Le espulsioni reciproche, quando si susseguono in rapida sequenza, raramente restano episodiche: possono indebolire il confronto diretto su altri dossier sensibili e limitare la possibilità di gestione ordinata di crisi future.

Dettagli pratici e possibili sviluppi

Secondo la nota diffusa da Mosca, i due funzionari italiani e i loro familiari sono stati invitati a lasciare il Paese entro il termine indicato. La mossa è stata motivata come risposta a provvedimenti italiani precedenti nei confronti dell'addetto navale e aeronautico e del vice addetto navale dell'ambasciata russa in Italia.

Elemento Dettaglio
Persone dichiarate non gratae Vittorio Parrella; Davide D'Aprile
Termine per lasciare la Russia 3 giorni
Convocato G. Scopa (incaricato d'affari italiano)

Per il ministero russo il provvedimento si fonda sul principio di reciprocità.

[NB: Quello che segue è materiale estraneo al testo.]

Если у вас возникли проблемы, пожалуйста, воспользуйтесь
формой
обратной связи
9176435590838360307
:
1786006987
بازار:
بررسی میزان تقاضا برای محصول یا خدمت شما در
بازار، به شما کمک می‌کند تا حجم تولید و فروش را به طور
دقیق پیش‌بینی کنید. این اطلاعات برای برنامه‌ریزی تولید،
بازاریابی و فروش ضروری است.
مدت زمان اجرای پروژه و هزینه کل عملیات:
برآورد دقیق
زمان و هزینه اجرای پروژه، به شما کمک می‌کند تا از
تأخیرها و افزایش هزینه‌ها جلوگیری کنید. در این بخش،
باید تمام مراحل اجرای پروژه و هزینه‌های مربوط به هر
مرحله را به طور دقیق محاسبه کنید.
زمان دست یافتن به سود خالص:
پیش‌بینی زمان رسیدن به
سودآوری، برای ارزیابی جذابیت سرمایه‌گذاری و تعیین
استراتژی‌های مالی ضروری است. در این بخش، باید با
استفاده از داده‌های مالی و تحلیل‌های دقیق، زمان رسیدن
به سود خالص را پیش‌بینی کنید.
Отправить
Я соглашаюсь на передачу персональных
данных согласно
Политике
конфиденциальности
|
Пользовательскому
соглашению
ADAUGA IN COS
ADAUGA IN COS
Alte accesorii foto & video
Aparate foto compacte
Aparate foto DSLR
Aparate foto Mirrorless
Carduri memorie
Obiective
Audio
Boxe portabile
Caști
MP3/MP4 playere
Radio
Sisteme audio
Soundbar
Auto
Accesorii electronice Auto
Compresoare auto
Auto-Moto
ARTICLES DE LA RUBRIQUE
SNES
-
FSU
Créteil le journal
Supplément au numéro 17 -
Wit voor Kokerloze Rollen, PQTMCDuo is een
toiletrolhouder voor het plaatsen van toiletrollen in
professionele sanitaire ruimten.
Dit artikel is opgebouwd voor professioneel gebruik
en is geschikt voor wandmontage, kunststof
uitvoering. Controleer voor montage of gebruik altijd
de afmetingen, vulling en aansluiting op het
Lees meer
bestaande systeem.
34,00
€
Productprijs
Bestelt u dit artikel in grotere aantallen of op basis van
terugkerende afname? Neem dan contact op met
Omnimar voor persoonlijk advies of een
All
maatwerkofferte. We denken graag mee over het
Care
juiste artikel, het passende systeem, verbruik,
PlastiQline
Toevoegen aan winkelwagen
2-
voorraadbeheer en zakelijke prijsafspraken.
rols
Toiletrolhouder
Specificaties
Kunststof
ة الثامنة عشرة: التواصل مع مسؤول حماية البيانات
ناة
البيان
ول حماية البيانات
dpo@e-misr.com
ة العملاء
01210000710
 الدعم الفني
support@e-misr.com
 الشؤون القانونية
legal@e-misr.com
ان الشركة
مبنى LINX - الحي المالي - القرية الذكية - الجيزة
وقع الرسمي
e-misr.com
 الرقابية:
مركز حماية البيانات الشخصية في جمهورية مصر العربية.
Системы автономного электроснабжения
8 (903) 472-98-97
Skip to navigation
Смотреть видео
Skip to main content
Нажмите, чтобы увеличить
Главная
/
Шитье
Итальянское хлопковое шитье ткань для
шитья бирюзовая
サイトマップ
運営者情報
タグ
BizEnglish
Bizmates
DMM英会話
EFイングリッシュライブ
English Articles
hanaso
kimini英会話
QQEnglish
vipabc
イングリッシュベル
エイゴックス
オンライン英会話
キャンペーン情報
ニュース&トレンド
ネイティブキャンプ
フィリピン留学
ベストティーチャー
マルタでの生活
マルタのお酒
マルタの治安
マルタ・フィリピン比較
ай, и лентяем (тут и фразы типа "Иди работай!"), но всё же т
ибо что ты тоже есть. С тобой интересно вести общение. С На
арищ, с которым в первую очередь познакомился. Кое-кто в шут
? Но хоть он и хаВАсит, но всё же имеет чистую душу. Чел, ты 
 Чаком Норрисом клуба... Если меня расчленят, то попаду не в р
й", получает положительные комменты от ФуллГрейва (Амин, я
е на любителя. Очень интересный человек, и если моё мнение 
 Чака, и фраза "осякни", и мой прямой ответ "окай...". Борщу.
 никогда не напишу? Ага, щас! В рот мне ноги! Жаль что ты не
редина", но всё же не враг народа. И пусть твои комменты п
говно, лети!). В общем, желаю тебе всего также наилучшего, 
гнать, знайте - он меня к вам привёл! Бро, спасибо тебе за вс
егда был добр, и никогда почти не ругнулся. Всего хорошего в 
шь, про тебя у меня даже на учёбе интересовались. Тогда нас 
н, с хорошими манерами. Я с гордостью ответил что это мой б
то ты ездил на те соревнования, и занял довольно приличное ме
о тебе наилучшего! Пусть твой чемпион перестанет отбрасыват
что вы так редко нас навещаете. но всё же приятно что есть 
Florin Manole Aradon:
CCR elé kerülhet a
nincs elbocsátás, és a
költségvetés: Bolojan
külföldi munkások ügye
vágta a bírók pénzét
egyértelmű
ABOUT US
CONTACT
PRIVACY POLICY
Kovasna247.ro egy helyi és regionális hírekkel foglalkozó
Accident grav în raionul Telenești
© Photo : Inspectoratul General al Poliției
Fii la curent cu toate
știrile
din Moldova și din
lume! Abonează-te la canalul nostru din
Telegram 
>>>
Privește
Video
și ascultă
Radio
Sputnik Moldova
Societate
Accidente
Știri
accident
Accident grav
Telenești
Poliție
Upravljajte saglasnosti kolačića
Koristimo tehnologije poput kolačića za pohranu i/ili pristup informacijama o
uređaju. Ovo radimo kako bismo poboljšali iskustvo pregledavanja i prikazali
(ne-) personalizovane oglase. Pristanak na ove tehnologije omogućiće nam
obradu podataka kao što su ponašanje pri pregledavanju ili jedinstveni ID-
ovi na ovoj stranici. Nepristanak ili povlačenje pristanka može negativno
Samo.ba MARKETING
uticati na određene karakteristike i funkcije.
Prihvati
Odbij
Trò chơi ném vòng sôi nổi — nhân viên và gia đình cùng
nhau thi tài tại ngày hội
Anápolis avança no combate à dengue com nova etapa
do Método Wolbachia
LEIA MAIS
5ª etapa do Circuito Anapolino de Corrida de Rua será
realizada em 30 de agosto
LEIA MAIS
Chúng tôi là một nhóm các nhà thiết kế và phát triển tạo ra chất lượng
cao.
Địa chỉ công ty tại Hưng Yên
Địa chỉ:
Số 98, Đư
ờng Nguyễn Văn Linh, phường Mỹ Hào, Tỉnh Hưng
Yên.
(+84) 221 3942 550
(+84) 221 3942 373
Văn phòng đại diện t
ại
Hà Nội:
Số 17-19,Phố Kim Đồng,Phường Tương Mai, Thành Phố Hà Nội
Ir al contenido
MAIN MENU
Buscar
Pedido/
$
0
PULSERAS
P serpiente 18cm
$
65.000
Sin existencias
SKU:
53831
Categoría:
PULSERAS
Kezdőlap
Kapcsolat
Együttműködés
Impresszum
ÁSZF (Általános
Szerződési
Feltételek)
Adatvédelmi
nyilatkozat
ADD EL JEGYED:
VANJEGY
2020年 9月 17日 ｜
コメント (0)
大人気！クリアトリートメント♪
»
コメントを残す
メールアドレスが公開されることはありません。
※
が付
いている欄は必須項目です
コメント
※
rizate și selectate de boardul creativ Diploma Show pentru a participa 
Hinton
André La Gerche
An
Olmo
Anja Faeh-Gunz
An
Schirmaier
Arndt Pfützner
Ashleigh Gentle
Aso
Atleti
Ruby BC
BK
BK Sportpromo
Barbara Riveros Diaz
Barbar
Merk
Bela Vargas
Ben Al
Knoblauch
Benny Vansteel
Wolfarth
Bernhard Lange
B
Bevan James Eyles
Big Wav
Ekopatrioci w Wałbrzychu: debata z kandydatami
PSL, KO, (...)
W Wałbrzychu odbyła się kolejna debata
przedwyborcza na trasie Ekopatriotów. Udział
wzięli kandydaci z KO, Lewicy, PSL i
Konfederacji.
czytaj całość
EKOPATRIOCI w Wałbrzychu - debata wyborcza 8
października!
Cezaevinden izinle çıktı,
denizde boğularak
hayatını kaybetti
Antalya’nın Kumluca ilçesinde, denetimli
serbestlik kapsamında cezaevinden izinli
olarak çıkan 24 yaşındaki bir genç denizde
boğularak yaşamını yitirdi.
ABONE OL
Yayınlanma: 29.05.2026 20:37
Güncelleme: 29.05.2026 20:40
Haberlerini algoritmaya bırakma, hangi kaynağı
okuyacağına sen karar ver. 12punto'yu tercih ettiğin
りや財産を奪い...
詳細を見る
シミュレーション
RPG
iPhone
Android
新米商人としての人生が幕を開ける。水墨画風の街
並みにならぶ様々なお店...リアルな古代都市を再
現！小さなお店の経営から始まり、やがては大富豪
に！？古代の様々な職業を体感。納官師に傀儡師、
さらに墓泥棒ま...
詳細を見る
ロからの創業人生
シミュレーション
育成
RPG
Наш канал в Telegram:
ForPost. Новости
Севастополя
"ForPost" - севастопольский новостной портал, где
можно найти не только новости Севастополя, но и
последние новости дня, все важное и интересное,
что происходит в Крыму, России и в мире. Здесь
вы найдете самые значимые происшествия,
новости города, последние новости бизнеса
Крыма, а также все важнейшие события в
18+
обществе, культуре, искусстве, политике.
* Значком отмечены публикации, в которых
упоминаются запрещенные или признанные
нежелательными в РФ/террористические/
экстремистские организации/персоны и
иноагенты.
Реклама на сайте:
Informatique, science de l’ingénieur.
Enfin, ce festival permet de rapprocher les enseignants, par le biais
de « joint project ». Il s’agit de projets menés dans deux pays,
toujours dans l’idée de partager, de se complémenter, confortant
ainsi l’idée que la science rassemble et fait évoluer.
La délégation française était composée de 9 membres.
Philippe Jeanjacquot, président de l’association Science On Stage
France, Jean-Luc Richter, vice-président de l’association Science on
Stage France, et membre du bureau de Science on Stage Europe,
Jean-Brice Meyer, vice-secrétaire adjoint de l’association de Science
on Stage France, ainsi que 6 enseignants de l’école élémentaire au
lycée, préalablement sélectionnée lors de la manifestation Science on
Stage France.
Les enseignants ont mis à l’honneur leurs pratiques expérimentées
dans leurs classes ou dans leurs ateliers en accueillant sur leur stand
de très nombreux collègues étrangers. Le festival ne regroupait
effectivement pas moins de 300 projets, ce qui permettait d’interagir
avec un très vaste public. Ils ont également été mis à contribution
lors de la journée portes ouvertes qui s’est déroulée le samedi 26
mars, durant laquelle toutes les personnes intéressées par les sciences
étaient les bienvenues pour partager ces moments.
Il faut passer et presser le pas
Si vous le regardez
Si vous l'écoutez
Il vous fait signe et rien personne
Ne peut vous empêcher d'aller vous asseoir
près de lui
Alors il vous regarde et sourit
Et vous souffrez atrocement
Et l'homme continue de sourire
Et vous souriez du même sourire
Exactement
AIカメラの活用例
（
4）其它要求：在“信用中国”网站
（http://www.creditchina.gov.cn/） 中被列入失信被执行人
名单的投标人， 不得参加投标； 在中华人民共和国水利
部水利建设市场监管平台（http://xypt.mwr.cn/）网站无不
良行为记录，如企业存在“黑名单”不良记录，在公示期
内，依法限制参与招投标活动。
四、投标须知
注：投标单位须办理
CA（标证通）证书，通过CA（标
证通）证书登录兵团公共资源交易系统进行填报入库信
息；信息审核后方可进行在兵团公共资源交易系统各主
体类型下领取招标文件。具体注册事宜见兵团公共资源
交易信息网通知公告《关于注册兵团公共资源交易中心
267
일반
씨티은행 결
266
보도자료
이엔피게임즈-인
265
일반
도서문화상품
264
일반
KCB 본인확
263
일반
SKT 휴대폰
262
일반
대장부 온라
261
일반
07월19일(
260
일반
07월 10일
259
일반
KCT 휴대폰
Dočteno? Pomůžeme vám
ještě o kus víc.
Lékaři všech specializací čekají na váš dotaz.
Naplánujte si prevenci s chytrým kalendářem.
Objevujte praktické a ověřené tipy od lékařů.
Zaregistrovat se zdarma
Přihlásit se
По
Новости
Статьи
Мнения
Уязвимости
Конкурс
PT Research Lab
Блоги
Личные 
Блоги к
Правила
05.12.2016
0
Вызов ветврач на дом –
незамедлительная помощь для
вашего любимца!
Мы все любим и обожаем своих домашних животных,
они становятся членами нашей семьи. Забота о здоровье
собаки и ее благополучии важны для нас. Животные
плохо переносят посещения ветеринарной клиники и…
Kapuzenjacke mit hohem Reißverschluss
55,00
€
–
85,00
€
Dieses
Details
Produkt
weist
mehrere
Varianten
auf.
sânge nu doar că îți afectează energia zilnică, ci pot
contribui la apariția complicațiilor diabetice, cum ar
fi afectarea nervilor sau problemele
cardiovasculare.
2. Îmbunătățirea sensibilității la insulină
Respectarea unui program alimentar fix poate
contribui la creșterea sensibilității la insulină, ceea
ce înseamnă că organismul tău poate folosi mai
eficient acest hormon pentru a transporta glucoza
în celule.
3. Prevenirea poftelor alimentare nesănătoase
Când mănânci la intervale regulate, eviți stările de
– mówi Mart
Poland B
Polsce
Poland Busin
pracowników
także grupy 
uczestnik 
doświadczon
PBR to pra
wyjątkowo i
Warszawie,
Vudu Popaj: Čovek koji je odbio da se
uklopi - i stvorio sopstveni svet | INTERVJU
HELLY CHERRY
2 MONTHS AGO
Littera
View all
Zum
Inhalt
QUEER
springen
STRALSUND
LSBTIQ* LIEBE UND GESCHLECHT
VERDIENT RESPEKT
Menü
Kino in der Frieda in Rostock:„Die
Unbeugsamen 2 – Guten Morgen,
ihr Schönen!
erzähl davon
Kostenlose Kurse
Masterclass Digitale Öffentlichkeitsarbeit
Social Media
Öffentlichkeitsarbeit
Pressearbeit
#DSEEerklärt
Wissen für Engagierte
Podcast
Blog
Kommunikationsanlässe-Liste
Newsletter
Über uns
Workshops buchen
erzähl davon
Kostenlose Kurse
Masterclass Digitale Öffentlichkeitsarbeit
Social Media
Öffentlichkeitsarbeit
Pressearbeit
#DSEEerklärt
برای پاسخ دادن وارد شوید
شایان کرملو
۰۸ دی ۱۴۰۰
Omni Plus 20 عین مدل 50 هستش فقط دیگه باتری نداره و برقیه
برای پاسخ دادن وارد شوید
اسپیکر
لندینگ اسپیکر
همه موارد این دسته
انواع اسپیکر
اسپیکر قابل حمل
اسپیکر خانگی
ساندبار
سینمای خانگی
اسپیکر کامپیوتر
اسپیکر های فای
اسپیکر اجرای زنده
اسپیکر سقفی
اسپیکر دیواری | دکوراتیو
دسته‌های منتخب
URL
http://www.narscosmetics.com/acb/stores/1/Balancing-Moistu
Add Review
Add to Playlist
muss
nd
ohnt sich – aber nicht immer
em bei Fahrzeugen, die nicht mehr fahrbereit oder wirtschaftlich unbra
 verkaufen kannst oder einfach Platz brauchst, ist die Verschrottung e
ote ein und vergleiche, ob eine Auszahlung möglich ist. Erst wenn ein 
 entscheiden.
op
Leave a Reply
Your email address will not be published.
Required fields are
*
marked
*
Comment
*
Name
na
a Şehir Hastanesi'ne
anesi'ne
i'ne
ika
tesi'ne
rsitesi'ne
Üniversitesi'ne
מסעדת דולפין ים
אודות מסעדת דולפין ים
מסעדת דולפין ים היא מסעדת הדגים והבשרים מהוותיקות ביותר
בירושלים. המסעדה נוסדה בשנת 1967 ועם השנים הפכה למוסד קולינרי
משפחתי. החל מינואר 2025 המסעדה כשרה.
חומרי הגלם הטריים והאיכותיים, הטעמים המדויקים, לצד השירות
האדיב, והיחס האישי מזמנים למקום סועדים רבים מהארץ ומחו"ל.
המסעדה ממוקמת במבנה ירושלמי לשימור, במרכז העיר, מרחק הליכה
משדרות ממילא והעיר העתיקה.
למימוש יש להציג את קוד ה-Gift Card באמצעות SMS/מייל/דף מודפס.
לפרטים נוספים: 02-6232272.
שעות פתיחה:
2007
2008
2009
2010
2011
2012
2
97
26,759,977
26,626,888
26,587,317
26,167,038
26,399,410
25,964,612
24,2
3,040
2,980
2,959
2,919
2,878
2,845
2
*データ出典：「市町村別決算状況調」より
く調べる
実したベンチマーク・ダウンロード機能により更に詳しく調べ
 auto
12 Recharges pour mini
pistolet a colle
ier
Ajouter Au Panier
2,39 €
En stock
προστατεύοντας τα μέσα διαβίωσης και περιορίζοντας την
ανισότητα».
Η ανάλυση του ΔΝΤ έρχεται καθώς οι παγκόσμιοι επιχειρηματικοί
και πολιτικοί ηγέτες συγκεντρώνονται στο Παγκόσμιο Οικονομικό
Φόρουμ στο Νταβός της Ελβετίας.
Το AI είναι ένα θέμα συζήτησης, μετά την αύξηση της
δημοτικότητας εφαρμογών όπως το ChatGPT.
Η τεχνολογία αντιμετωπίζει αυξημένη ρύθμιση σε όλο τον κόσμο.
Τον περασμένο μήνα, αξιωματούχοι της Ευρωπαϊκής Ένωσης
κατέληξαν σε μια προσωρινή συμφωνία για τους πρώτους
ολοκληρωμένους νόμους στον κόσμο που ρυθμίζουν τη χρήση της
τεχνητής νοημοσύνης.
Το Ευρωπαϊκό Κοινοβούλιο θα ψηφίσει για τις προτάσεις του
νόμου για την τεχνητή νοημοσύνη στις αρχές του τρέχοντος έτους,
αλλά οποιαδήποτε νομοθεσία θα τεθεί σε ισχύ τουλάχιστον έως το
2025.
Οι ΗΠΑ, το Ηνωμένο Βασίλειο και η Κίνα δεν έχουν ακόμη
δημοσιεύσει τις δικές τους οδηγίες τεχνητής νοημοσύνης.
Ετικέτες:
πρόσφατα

Per Roma resta il tema della tutela del personale diplomatico e delle ricadute pratiche su relazioni già tese.

Nei prossimi giorni si attendono dichiarazioni ufficiali e possibili contromisure diplomatiche da parte italiana. L'episodio potrebbe avere immediati effetti sui canali di comunicazione bilaterale e sollevare interrogativi sulla gestione dei rapporti con Mosca nel contesto di più ampie alleanze e vincoli internazionali.

La vicenda conferma come le tensioni di natura consolare e militare possano manifestarsi rapidamente in ritorsioni che vanno oltre il simbolico, colpendo capacità operative e relazionali tra Stati.